Materials and Methods
The study is based on data obtained during long-term monitoring of damaged pine stands. Sample plots were established during 2007–2011 in the pine stands within Vasyshchevo Forestry in Zhovneve State Forest Enterprise. The health condition of the trees in the stands was assessed in the year of fire damage, and annually for 13 years period. Taxonomic and morphological characteristics such as tree height, diameter, and Kraft class of trees were determined. The intensity of damage to stands was assessed by the level of defoliation (loss of needles, %) and discoloration of tree crowns (%). The health condition index (Ic) was calculated as a weighted average of different categories of health condition of each tree in the stand (from I to VI).
The tendencies of fires for 2002–2021 in Kharkiv green belt and their localization at separate forest units, as well as forest site conditions and pine stands characteristics have been analysed. We have compared long-term studies (up to 13 years) of changes in the health condition of damaged pine stands after surface fires of different intensities, taking into account the season of the year. When selecting sample plots for the study, we considered changes in the condition and number of trees as a result of post-fire and natural tree mortality. The present study determined the influence of such factors as anthropogenic impact, sanitation felling, repeated fires, insect pests, and phytopathogens on tree mortality. These data were used to identify changes in pine stands after surface fires of different intensity and seasons of occurrence, as well as to predict further growth and development of such stands.

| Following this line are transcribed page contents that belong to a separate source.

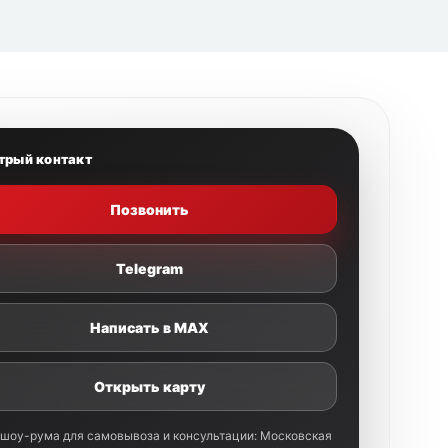
трый контакт
Позвонить
Telegram
Написать в MAX
Открыть карту
 шоу-рума для самовывоза и консультации: Московская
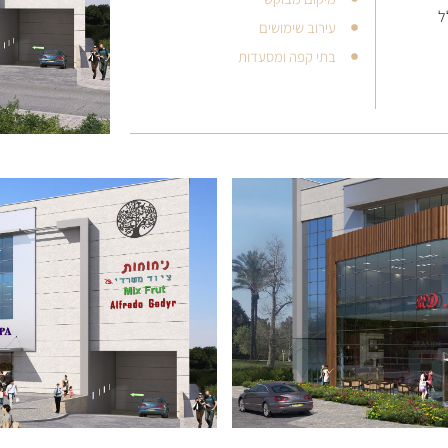
ל
עירוב שימושים
בתי קפה ומסעדות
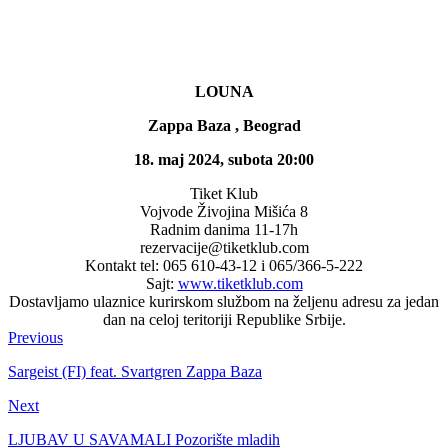
LOUNA
Zappa Baza , Beograd
18. maj 2024, subota 20:00
Tiket Klub
Vojvode Živojina Mišića 8
Radnim danima 11-17h
rezervacije@tiketklub.com
Kontakt tel: 065 610-43-12 i 065/366-5-222
Sajt:
www.tiketklub.com
Dostavljamo ulaznice kurirskom službom na željenu adresu za jedan
dan na celoj teritoriji Republike Srbije.
Previous
Sargeist (FI) feat. Svartgren Zappa Baza
Next
LJUBAV U SAVAMALI Pozorište mladih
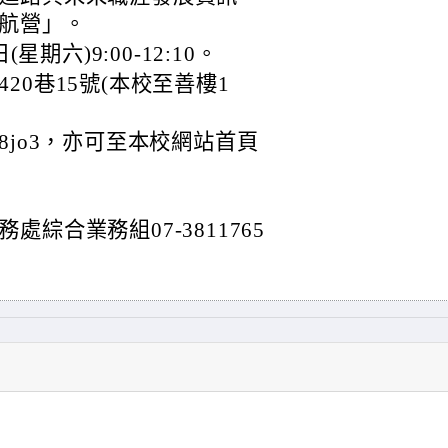
航營」。
星期六)9:00-12:10。
20巷15號(本校至善樓1
cc/M28jo3，亦可至本校網站首頁
綜合業務組07-3811765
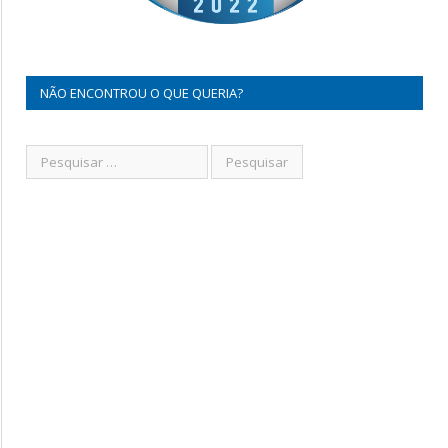
NÃO ENCONTROU O QUE QUERIA?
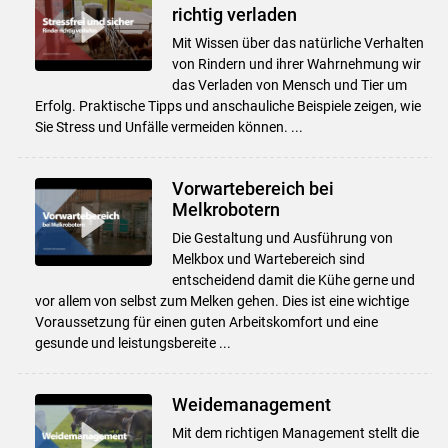
richtig verladen
Mit Wissen über das natürliche Verhalten
von Rindern und ihrer Wahrnehmung wir
das Verladen von Mensch und Tier um
Erfolg. Praktische Tipps und anschauliche Beispiele zeigen, wie
Sie Stress und Unfälle vermeiden können. ...
Vorwartebereich bei
Melkrobotern
Die Gestaltung und Ausführung von
Melkbox und Wartebereich sind
entscheidend damit die Kühe gerne und
vor allem von selbst zum Melken gehen. Dies ist eine wichtige
Voraussetzung für einen guten Arbeitskomfort und eine
gesunde und leistungsbereite ...
Weidemanagement
Mit dem richtigen Management stellt die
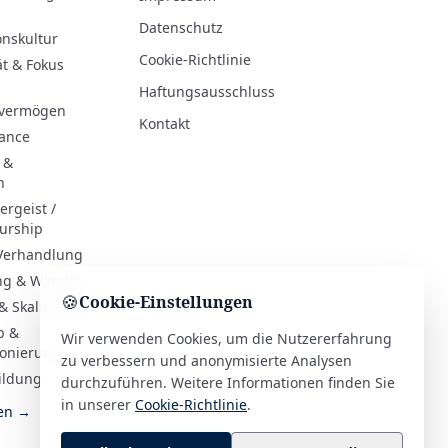
Datenschutz
onskultur
Cookie-Richtlinie
ät & Fokus
Haftungsausschluss
evermögen
Kontakt
hance
 &
n
rgeist /
urship
 Verhandlung
ng & Wandel
🍪
Cookie-Einstellungen
& Skalierung
b &
Wir verwenden Cookies, um die Nutzererfahrung
ionierung
zu verbessern und anonymisierte Analysen
ildung
durchzuführen. Weitere Informationen finden Sie
in unserer
Cookie-Richtlinie
.
ien →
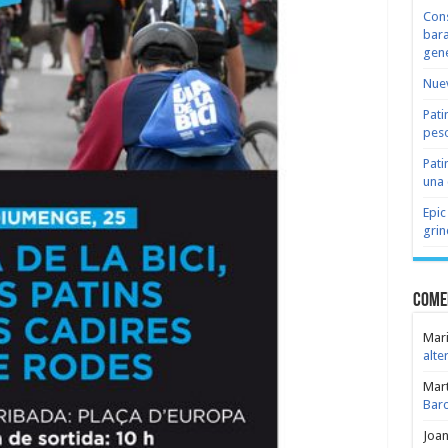
Cons
bara
gene
Nuev
Pati
peso
Pati
una 
Epic
grin
Come
Mari
alte
Mar
Bar
Joa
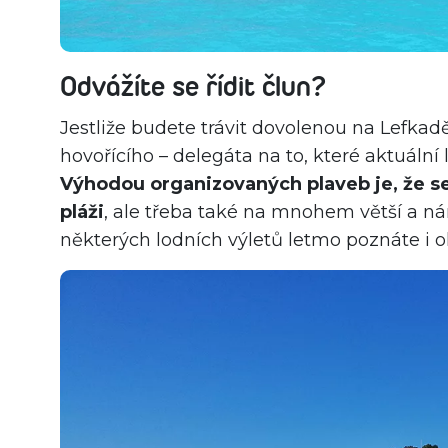
Odvážíte se řídit člun?
Jestliže budete trávit dovolenou na Lefkad
hovořícího – delegáta na to, které aktuální 
Výhodou organizovaných plaveb je, že s
pláži
, ale třeba také na mnohem větší a n
některých lodních výletů letmo poznáte i o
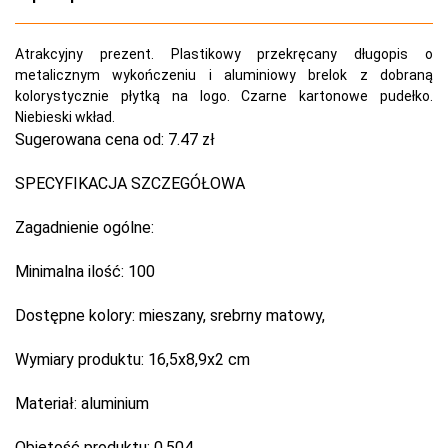
Atrakcyjny prezent. Plastikowy przekręcany długopis o
metalicznym wykończeniu i aluminiowy brelok z dobraną
kolorystycznie płytką na logo. Czarne kartonowe pudełko.
Niebieski wkład.
Sugerowana cena od:
7.47 zł
SPECYFIKACJA SZCZEGÓŁOWA
Zagadnienie ogólne:
Minimalna ilość:
100
Dostępne kolory:
mieszany, srebrny matowy,
Wymiary produktu:
16,5x8,9x2 cm
Materiał:
aluminium
Objętość produktu:
0.504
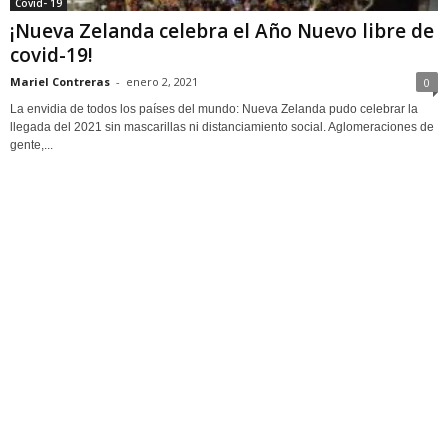
Covid- 19
¡Nueva Zelanda celebra el Año Nuevo libre de
covid-19!
Mariel Contreras
-
enero 2, 2021
0
La envidia de todos los países del mundo: Nueva Zelanda pudo celebrar la
llegada del 2021 sin mascarillas ni distanciamiento social. Aglomeraciones de
gente,...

In the green belt, forest units with the highest risks of fires have been identified. Such areas require additional fire prevention treatments and fuel management approaches. During the 13-year period after the fire, the stands damaged by summer fires recovered longer, and the number of dead trees was 2–3 times higher than in the stands damaged by spring fires. A noticeable difference between summer and spring fires is the appearance of weakened and dead trees even after a considerable period of time, 5–13 years after fire damage, in the case of spring fires.
The negative impact of surface fires that had low (the scorch height is up to 0.5 m) and medium (the scorch height is 0.5–1.5 m) intensity is manifested primarily in the weakening of pines in the year of fire damage. In the following years, a significant regeneration of tree crowns was registered. After high-intensity summer surface fires (the scorch height is above 1.5 m), a significant part of trees died in the first year after the damage. In such areas, the health of pine trees did not fully recover even 13 years after the fire: the vast majority of trees were severely weakened and had a high risk of mortality.